Todas las señales estaban en rojo y por eso nadie esperaba que la ceremonia de la 45ª edición de los premios César fuera una balsa de aceite. Horas antes de la gala, a las puertas de la sala Pleyel -en realidad a una distancia notable por el amplio dispositivo de seguridad desplegado-, cientos de mujeres protestaban contra las 12 nominaciones de J’accuse (El oficial y el espía en España), la última película de Roman Polanski.

Al realizador franco-polaco de 86 años le persigue la justicia norteamericana por las relaciones sexuales que mantuvo con una menor en 1977, y el pasado noviembre la fotógrafa francesa Valentine Monnier le acusó de haberla violado en 1975, sumándose así a una lista de 11 mujeres que dicen haber sido víctimas de abusos por su parte.

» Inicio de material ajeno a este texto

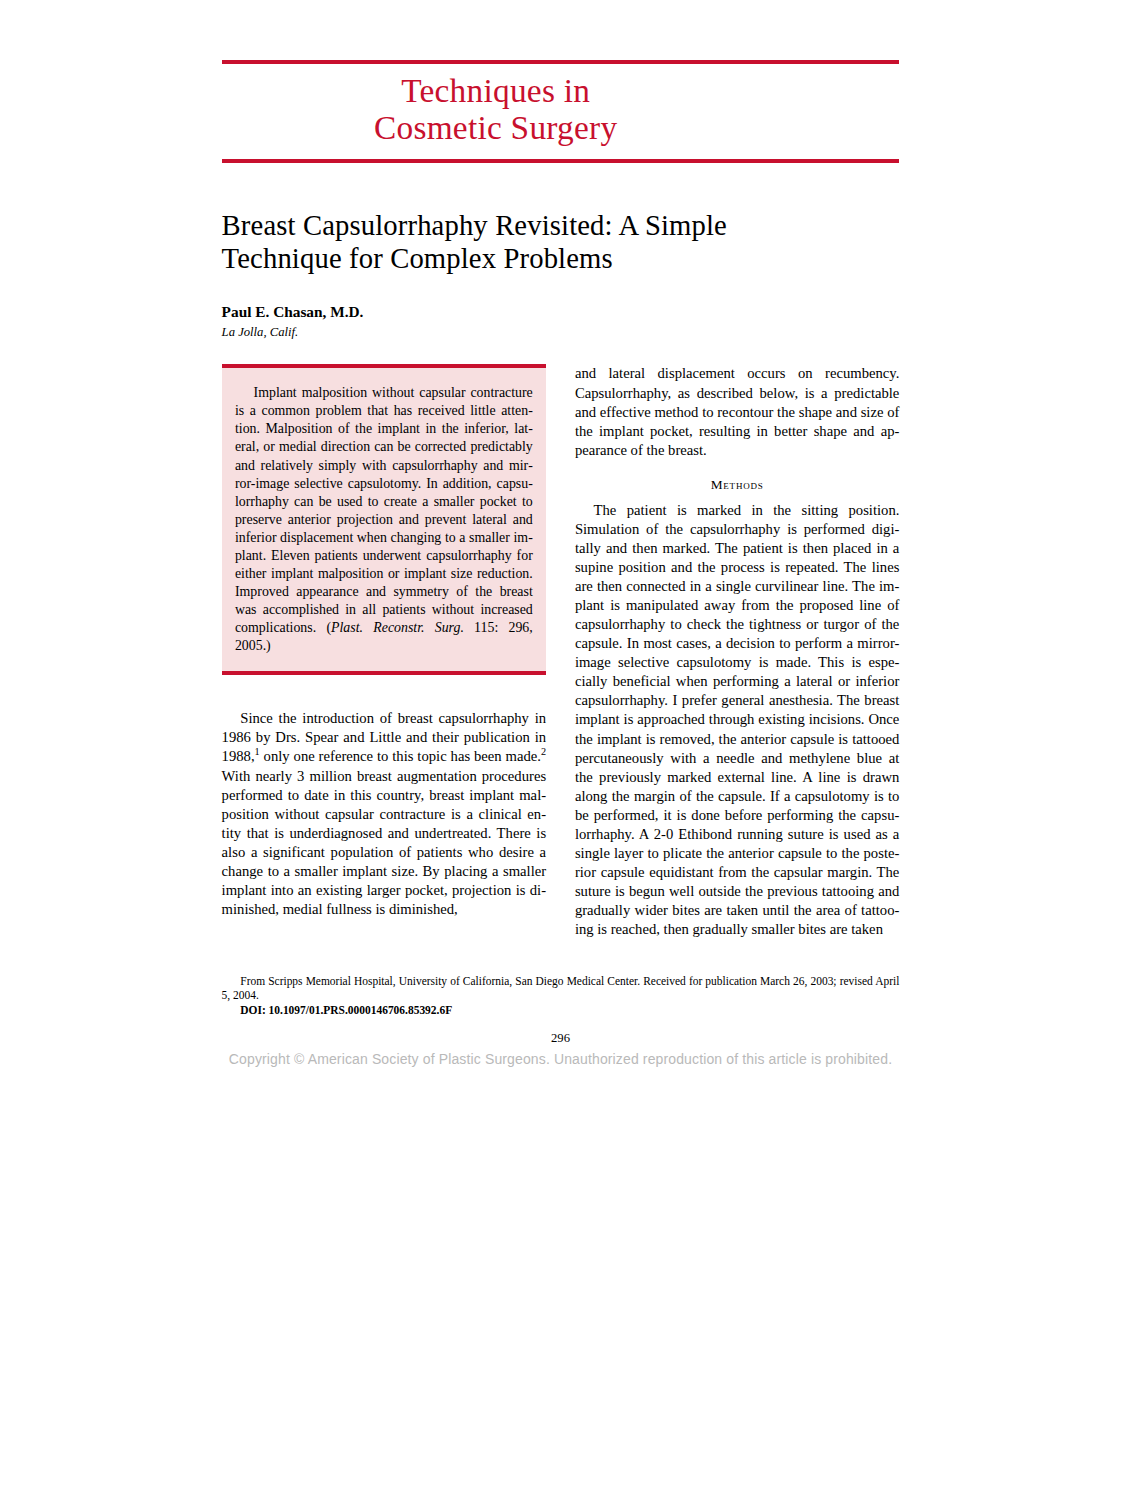Techniques in
Cosmetic Surgery
Breast Capsulorrhaphy Revisited: A Simple
Technique for Complex Problems
Paul E. Chasan, M.D.
La Jolla, Calif.
Implant malposition without capsular contracture is a common problem that has received little attention. Malposition of the implant in the inferior, lateral, or medial direction can be corrected predictably and relatively simply with capsulorrhaphy and mirror-image selective capsulotomy. In addition, capsulorrhaphy can be used to create a smaller pocket to preserve anterior projection and prevent lateral and inferior displacement when changing to a smaller implant. Eleven patients underwent capsulorrhaphy for either implant malposition or implant size reduction. Improved appearance and symmetry of the breast was accomplished in all patients without increased complications. (Plast. Reconstr. Surg. 115: 296, 2005.)
Since the introduction of breast capsulorrhaphy in 1986 by Drs. Spear and Little and their publication in 1988,1 only one reference to this topic has been made.2 With nearly 3 million breast augmentation procedures performed to date in this country, breast implant malposition without capsular contracture is a clinical entity that is underdiagnosed and undertreated. There is also a significant population of patients who desire a change to a smaller implant size. By placing a smaller implant into an existing larger pocket, projection is diminished, medial fullness is diminished,
and lateral displacement occurs on recumbency. Capsulorrhaphy, as described below, is a predictable and effective method to recontour the shape and size of the implant pocket, resulting in better shape and appearance of the breast.
Methods
The patient is marked in the sitting position. Simulation of the capsulorrhaphy is performed digitally and then marked. The patient is then placed in a supine position and the process is repeated. The lines are then connected in a single curvilinear line. The implant is manipulated away from the proposed line of capsulorrhaphy to check the tightness or turgor of the capsule. In most cases, a decision to perform a mirror-image selective capsulotomy is made. This is especially beneficial when performing a lateral or inferior capsulorrhaphy. I prefer general anesthesia. The breast implant is approached through existing incisions. Once the implant is removed, the anterior capsule is tattooed percutaneously with a needle and methylene blue at the previously marked external line. A line is drawn along the margin of the capsule. If a capsulotomy is to be performed, it is done before performing the capsulorrhaphy. A 2-0 Ethibond running suture is used as a single layer to plicate the anterior capsule to the posterior capsule equidistant from the capsular margin. The suture is begun well outside the previous tattooing and gradually wider bites are taken until the area of tattooing is reached, then gradually smaller bites are taken
From Scripps Memorial Hospital, University of California, San Diego Medical Center. Received for publication March 26, 2003; revised April 5, 2004.
DOI: 10.1097/01.PRS.0000146706.85392.6F
296
Copyright © American Society of Plastic Surgeons. Unauthorized reproduction of this article is prohibited.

Por eso, cuando la Academia del Cine francés convirtió el filme de Polanski en el favorito de los César, mostrando un evidente desfase con la sociedad de la era MeToo, desató la ira de las asociaciones feministas y generó en la opinión pública el recurrente debate sobre si cabe separar al hombre de la obra. «Los César de la vergüenza», «Polanski violador, cine culpable, público cómplice», frases de apoyo a las víctimas y juegos de palabras como «Yo acuso a Violanski» eran algunos de los eslóganes coreados en la noche del viernes por las activistas, algunas de las cuales intentaron acercarse a la alfombra roja antes de ser desalojadas por la policía.

Tras dos horas largas de gala, llegó un momento clave, el del premio al mejor director, que en medio de aplausos mitigados, algunos abucheos y cierto estupor fue a parar a Polanski, provocando la furia de la actriz Adèle Haenel, víctima de abusos sexuales a los 12 años por el realizador Christophe Ruggia y cara visible del MeToo del cine francés. «Es una vergüenza», proclamó mientras abandonaba la sala seguida de la directora Céline Sciamma y otras invitadas, justo antes de anunciarse el César a la mejor película, que recayó en Los Miserables.